Yesterday we came to the realisation that the pandemic was singularly defined by a dirty great spike in deaths during weeks 14 to 21 of 2020, this being a period during which old and frail folk were evacuated from hospital beds into nursing and care homes and put on end of life care pathways. Cause of death during this upheaval in care thus becomes somewhat complicated since we cannot sensibly pin everything on the virus and only the virus even if people were testing positive: starvation can kill a positive-testing patient, as can dehydration, withdrawal of their usual medication and judicious use of drugs like Midazolam. Talk to a social worker and they’ll add loneliness as a killer.
For those not familiar with Midazolam (a benzodiazepine) here’s a little of what the British National Formulary tells us…
…yes, you read that right Midazolam can induce respiratory depression and should not be used in cases of acute pulmonary insufficiency, severe respiratory depression and compromised airway. In other sections on BNF we learn that Midazolam and cardiac disease don’t mix and shouldn’t be given to patients prone to falls. Vomiting is a common side-effect (hence nil by mouth notices). Sounds like an ideal drug to pump into the elderly by the gallon doesn’t it? Matt Hancock, the UK health secretary that was, sure thought so.
But I digress. Getting to the bottom of that big spike during spring 2020 will require a public enquiry for all we have to go on are counts of deaths where COVID-19 is mentioned somewhere on the death certificate. Even if these can be reasonably assumed to be genuinely causal (recorded under section 1 of the death certificate by a competent physician) we are going to be stymied by incidences of multicausal death. Thus, mention of COVID on the death certificate does not necessarily mean COVID and COVID alone; please bear this in mind when eyeballing the following slides. Ideally we’d be able to break the COVID tally down into COVID as sole cause of death, COVID as a contributory cause of death (co-causal) and COVID as a non-contributory cause (co-morbid) but the authorities will get uppity if we ask for this sort of information. With the usual caveats in place here’s how that monster spike of 2020 breaks down:
And here’s how it looks in terms of a percentage profile:
It sure looks to me like that monster spike of spring 2020 cannot be pinned on COVID alone, and especially so when we consider what mention of COVID actually means. With my suspicion aroused, and at the risk of offering up an oxymoronic title, I decided to plot out weekly all cause non-COVID death for the period 2020/w1 – 2022/w13 to see what we can see. There’s that there spring spike for 2020, sticking out above the dashed series mean of 9,922 deaths per week like a sore thumb, and this despite us sweeping COVID cases out of the way:
Finicky folk (and that includes me) will argue that there are lots of spikes and mumble something about not being sure if that there spring spike of 2020 means anything given the substantial week on week variation. This calls for those crayons again! Cop this...
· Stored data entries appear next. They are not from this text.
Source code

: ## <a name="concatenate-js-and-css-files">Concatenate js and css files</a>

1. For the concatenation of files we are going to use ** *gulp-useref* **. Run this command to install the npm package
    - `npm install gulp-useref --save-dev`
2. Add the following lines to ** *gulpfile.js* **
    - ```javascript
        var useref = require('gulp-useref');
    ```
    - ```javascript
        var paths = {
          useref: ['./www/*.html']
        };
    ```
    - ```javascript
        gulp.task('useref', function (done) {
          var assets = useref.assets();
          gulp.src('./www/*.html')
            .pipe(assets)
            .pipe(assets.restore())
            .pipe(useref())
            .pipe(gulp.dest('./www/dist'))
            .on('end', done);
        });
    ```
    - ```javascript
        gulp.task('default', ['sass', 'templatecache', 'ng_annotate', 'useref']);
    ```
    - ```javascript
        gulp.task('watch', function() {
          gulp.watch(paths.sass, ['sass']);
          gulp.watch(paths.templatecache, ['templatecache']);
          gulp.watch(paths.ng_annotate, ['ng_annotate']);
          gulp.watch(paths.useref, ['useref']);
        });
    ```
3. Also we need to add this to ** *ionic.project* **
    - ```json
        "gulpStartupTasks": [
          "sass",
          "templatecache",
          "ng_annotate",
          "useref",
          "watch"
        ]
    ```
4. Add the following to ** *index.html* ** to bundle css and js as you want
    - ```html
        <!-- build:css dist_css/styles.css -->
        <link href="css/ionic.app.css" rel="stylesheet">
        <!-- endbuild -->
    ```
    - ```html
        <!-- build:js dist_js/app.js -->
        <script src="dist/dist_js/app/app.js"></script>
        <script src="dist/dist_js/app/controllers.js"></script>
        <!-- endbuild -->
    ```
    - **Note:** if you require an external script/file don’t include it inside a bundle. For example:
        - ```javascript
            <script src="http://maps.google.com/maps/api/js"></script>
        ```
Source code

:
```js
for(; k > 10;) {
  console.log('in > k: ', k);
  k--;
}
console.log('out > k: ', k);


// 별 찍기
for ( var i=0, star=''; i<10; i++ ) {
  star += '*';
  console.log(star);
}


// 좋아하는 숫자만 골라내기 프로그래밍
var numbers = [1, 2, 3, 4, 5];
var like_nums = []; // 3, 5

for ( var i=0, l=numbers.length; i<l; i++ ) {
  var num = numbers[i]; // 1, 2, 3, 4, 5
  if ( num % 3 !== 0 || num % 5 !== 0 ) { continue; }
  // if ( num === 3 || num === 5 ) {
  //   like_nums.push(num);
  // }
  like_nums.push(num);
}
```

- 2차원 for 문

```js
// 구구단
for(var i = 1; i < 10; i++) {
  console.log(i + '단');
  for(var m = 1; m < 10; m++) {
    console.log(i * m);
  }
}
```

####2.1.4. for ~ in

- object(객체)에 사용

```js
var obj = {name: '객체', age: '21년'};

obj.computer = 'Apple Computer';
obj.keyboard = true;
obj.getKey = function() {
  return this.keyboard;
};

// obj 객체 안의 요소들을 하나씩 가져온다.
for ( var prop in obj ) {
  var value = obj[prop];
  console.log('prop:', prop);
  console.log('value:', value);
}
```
Voilà ! There’s a big black fly buzzing in the ointment if ever I saw one. The spring lockdowns and NHS bed shunting games of 2020 were supposed to save lives but here is stark evidence of an increase in non-COVID all cause death during this period. Somebody needs some serious explaining to do given we were all safely tucked away in our homes learning a musical instrument instead of doing dangerous things like driving. Evidence suggesting a quieter and safer life can be observed during weeks 24 to 30 of 2020 and again during weeks 48 to 51. The year 2020 started out pretty normal, so what non-COVID thing happened during weeks 14 to 18 to generate the worst spring death rate I can muster? My money is on the devastating NHS shake-up leading to dangerous discharge and end of life care pathways for those whose life was not necessarily ending. Throw in closure of diagnostic and elective services, together with the end of General Practice as we know it and there you have it. The phrase we use in the business is iatrogenic death.